Task item:
Your output should be each line from the material below that has the word "Brasil".

Input material:
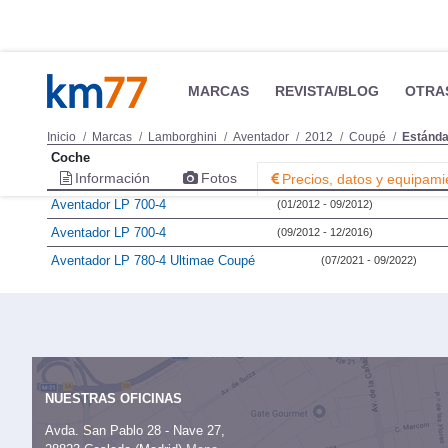
MARCAS
REVISTA/BLOG
OTRA
Inicio
Marcas
Lamborghini
Aventador
2012
Coupé
Estánda
Coche
Información
Fotos
Precios, datos y equipami
Aventador LP 700-4
(01/2012 - 09/2012)
Aventador LP 700-4
(09/2012 - 12/2016)
Aventador LP 780-4 Ultimae Coupé
(07/2021 - 09/2022)
NUESTRAS OFICINAS
Avda. San Pablo 28 - Nave 27,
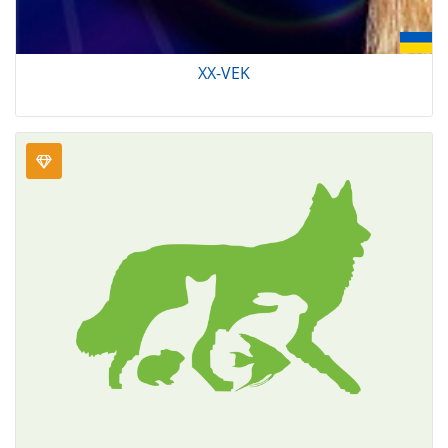
XX-VEK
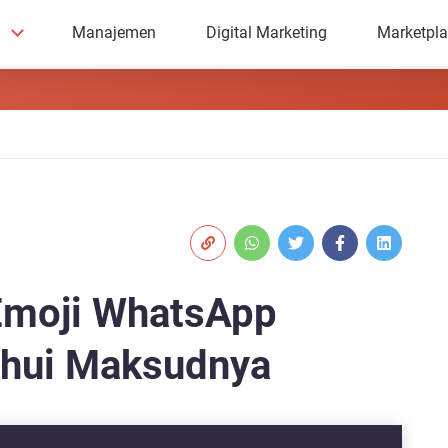
Manajemen
Digital Marketing
Marketpl
Emoji WhatsApp
ahui Maksudnya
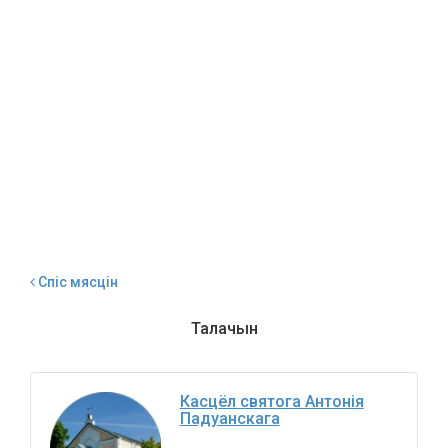
Спіс мясцін
Талачын
Касцёл святога Антонія
Падуанскага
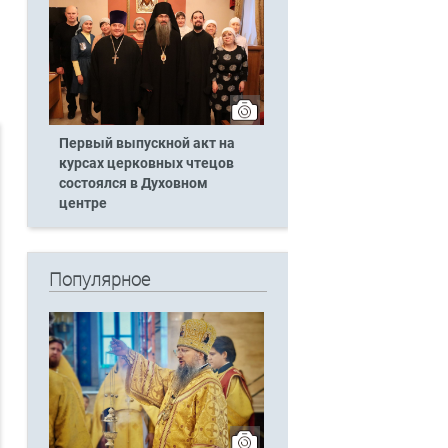
Первый выпускной акт на
курсах церковных чтецов
состоялся в Духовном
центре
Популярное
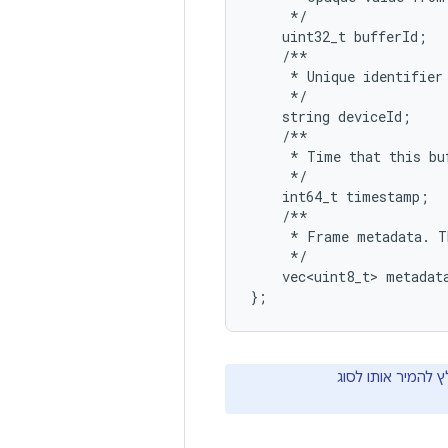
*/
uint32_t
bufferId
;
/**
*
Unique
identifier
*/
string
deviceId
;
/**
*
Time
that
this
bu
*/
int64_t
timestamp
;
/**
*
Frame
metadata
.
T
*/
vec<uint8_t>
metadat
};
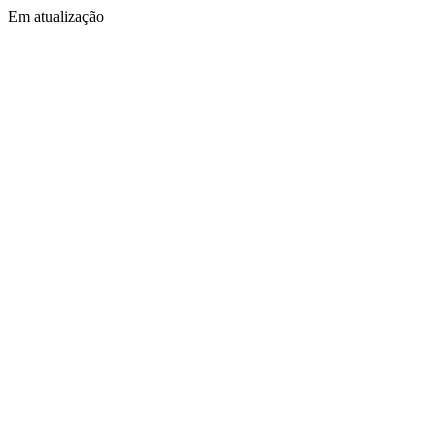
Em atualização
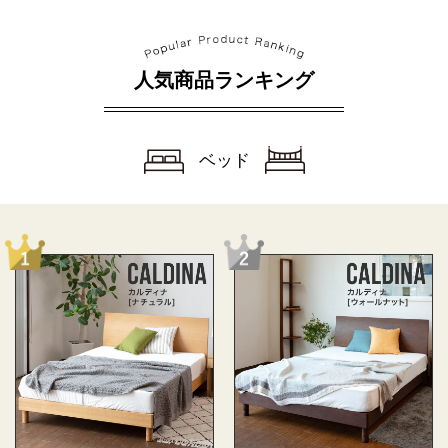
人気商品ランキング
ベッド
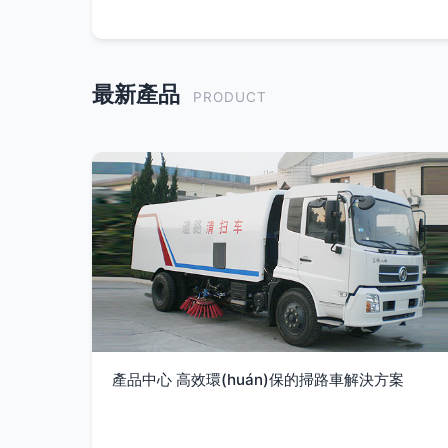
最新產品
PRODUCT
產品中心 高效環(huán)保的掃路車解決方案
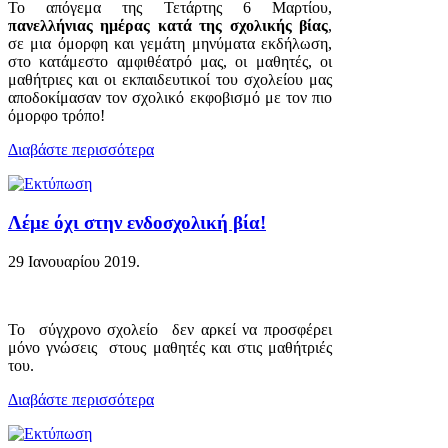
Το απόγεμα της Τετάρτης 6 Μαρτίου,
πανελλήνιας ημέρας κατά της σχολικής βίας
,
σε μια όμορφη και γεμάτη μηνύματα εκδήλωση,
στο κατάμεστο αμφιθέατρό μας, οι μαθητές, οι
μαθήτριες και οι εκπαιδευτικοί του σχολείου μας
αποδοκίμασαν τον σχολικό εκφοβισμό με τον πιο
όμορφο τρόπο!
Διαβάστε περισσότερα
Λέμε όχι στην ενδοσχολική βία!
29 Ιανουαρίου 2019
.
Το σύγχρονο σχολείο δεν αρκεί να προσφέρει
μόνο γνώσεις στους μαθητές και στις μαθήτριές
του.
Διαβάστε περισσότερα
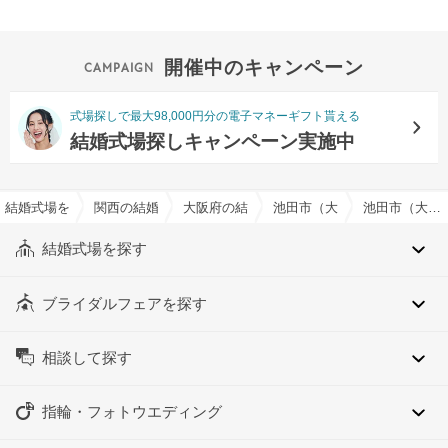
開催中のキャンペーン
式場探しで最大98,000円分の電子マネーギフト貰える
結婚式場探しキャンペーン実施中
結婚式場を探すならハナユメ
関西の結婚式場
大阪府の結婚式場
池田市（大阪府）の結婚式場
池田市（大阪府）のオリジナルケーキ対応可でおすすめの結婚式場・挙式会場一覧
結婚式場を探す
ブライダルフェアを探す
相談して探す
指輪・フォトウエディング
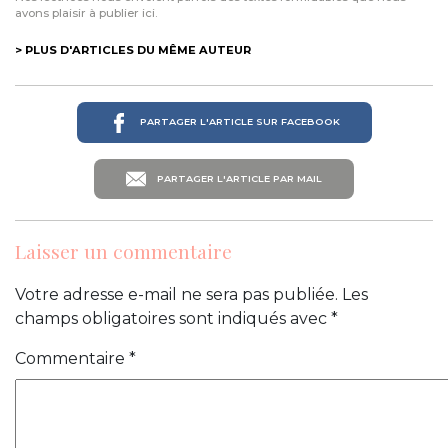
avons plaisir à publier ici.
> PLUS D'ARTICLES DU MÊME AUTEUR
PARTAGER L'ARTICLE SUR FACEBOOK
PARTAGER L'ARTICLE PAR MAIL
Laisser un commentaire
Votre adresse e-mail ne sera pas publiée.
Les
champs obligatoires sont indiqués avec
*
Commentaire
*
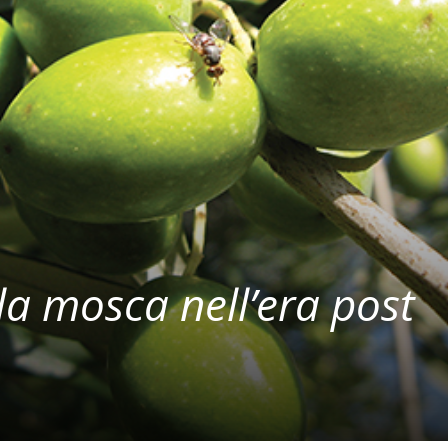
la mosca nell’era post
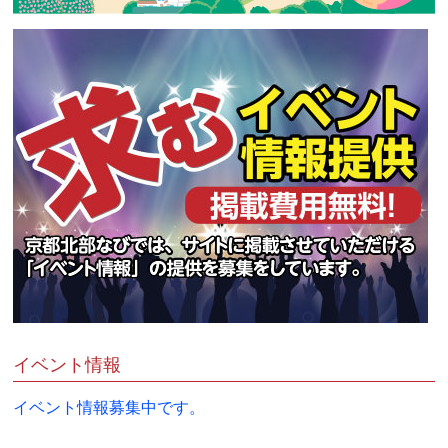
イベント情報
イベント情報募集中です。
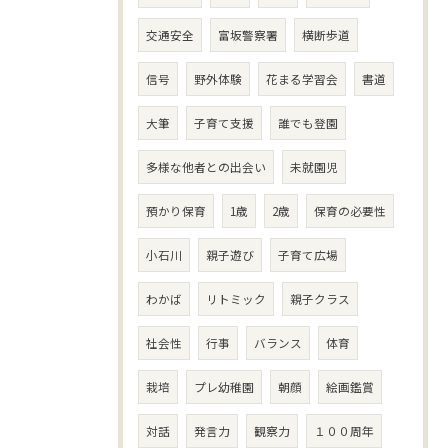
交通安全
富坂警察署
横断歩道
信号
野外体験
花まる学習会
書道
大筆
子育て支援
誰でも登園
多様な他者との出会い
未就園児
預かり保育
1歳
2歳
保育の必要性
小石川
親子遊び
子育て広場
わかば
リトミック
親子クラス
社会性
行事
バランス
体育
栽培
プレ幼稚園
朝顔
絵画鑑賞
対話
発言力
観察力
１００周年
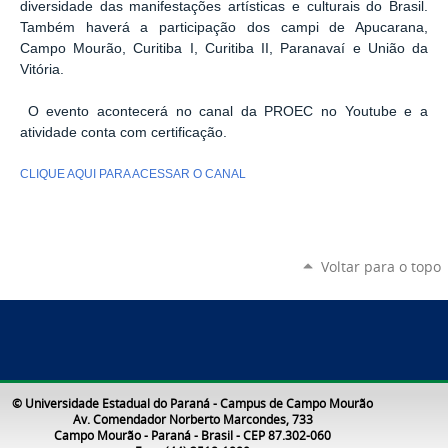
diversidade das manifestações artísticas e culturais do Brasil.
Também haverá a participação dos campi de Apucarana,
Campo Mourão, Curitiba I, Curitiba II, Paranavaí e União da
Vitória.
O evento acontecerá no canal da PROEC no Youtube e a
atividade conta com certificação.
CLIQUE AQUI PARA ACESSAR O CANAL
Voltar para o topo
© Universidade Estadual do Paraná - Campus de Campo Mourão
Av. Comendador Norberto Marcondes, 733
Campo Mourão - Paraná - Brasil - CEP 87.302-060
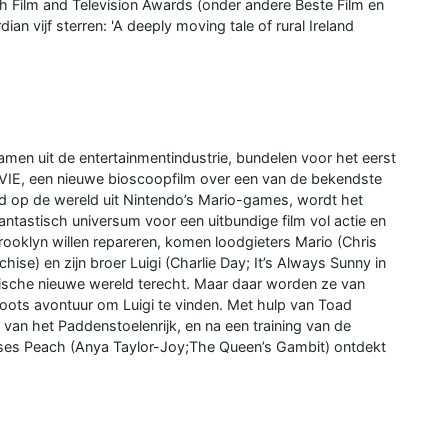
ish Film and Television Awards (onder andere Beste Film en
ian vijf sterren: 'A deeply moving tale of rural Ireland
men uit de entertainmentindustrie, bundelen voor het eerst
E, een nieuwe bioscoopfilm over een van de bekendste
erd op de wereld uit Nintendo’s Mario-games, wordt het
antastisch universum voor een uitbundige film vol actie en
rooklyn willen repareren, komen loodgieters Mario (Chris
ise) en zijn broer Luigi (Charlie Day; It’s Always Sunny in
gische nieuwe wereld terecht. Maar daar worden ze van
oots avontuur om Luigi te vinden. Met hulp van Toad
van het Paddenstoelenrijk, en na een training van de
inses Peach (Anya Taylor-Joy;The Queen’s Gambit) ontdekt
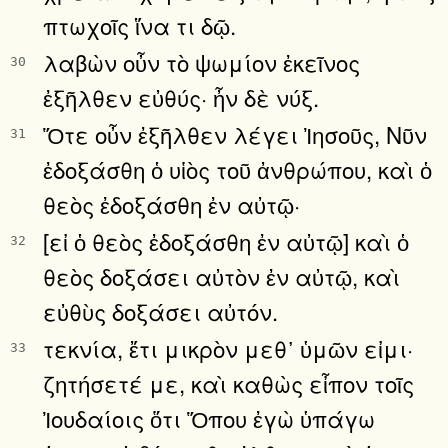
πτωχοῖς ἵνα τι δῷ.
λαβὼν οὖν τὸ ψωμίον ἐκεῖνος
30
ἐξῆλθεν εὐθύς· ἦν δὲ νύξ.
Ὅτε οὖν ἐξῆλθεν λέγει Ἰησοῦς, Νῦν
31
ἐδοξάσθη ὁ υἱὸς τοῦ ἀνθρώπου, καὶ ὁ
θεὸς ἐδοξάσθη ἐν αὐτῷ·
[εἰ ὁ θεὸς ἐδοξάσθη ἐν αὐτῷ] καὶ ὁ
32
θεὸς δοξάσει αὐτὸν ἐν αὐτῷ, καὶ
εὐθὺς δοξάσει αὐτόν.
τεκνία, ἔτι μικρὸν μεθ᾿ ὑμῶν εἰμι·
33
ζητήσετέ με, καὶ καθὼς εἶπον τοῖς
Ἰουδαίοις ὅτι Ὅπου ἐγὼ ὑπάγω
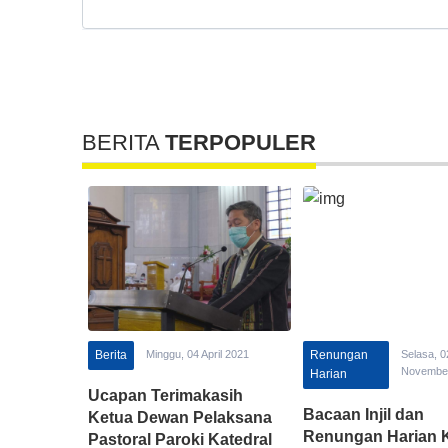
BERITA
TERPOPULER
Berita
Minggu, 04 April 2021
Renungan
Selasa, 0
Novembe
Harian
Ucapan Terimakasih
Bacaan Injil dan
Ketua Dewan Pelaksana
Renungan Harian K
Pastoral Paroki Katedral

Written answer:
diversidade das manifestações artísticas e culturais do Brasil.
Campo Mourão - Paraná - Brasil - CEP 87.302-060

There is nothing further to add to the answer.